Extracted records:
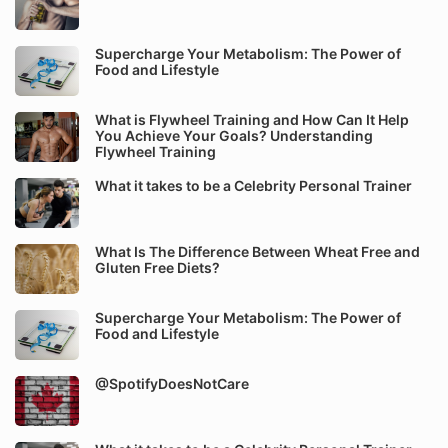
Supercharge Your Metabolism: The Power of
Food and Lifestyle
What is Flywheel Training and How Can It Help
You Achieve Your Goals? Understanding
Flywheel Training
What it takes to be a Celebrity Personal Trainer
What Is The Difference Between Wheat Free and
Gluten Free Diets?
Supercharge Your Metabolism: The Power of
Food and Lifestyle
@SpotifyDoesNotCare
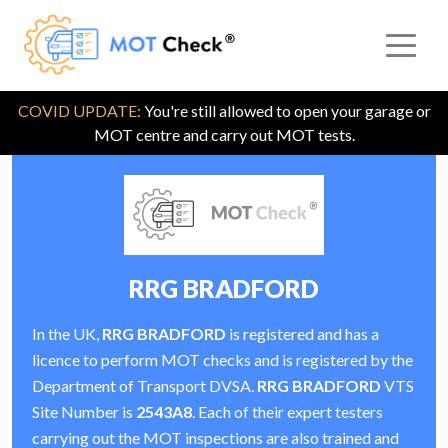
COVID UPDATE:
You're still allowed to open your garage or
MOT centre and carry out MOT tests.
RRG BRADFORD
In the UK,
RRG BRADFORD
is registered and has a
licence to perform MOT checks and is registered by the
Department of Transport DVSA.
RRG BRADFORD
VTS
Site Number is
2543A8
. Each of their expert testers
carrying out the MOT inspections are also trained and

■ Exercise goal: Update the listing above by replacing every instance of "Supercharge" with "Boost" and leaving all other text unchanged. Omit the pictures from your answer.

■ Task output:
Boost Your Metabolism: The Power of
Food and Lifestyle
What is Flywheel Training and How Can It Help
You Achieve Your Goals? Understanding
Flywheel Training
What it takes to be a Celebrity Personal Trainer
What Is The Difference Between Wheat Free and
Gluten Free Diets?
Boost Your Metabolism: The Power of
Food and Lifestyle
@SpotifyDoesNotCare
COVID UPDATE:
You're still allowed to open your garage or
MOT centre and carry out MOT tests.
RRG BRADFORD
In the UK,
RRG BRADFORD
is registered and has a
licence to perform MOT checks and is registered by the
Department of Transport DVSA.
RRG BRADFORD
VTS
Site Number is
2543A8
. Each of their expert testers
carrying out the MOT inspections are also trained and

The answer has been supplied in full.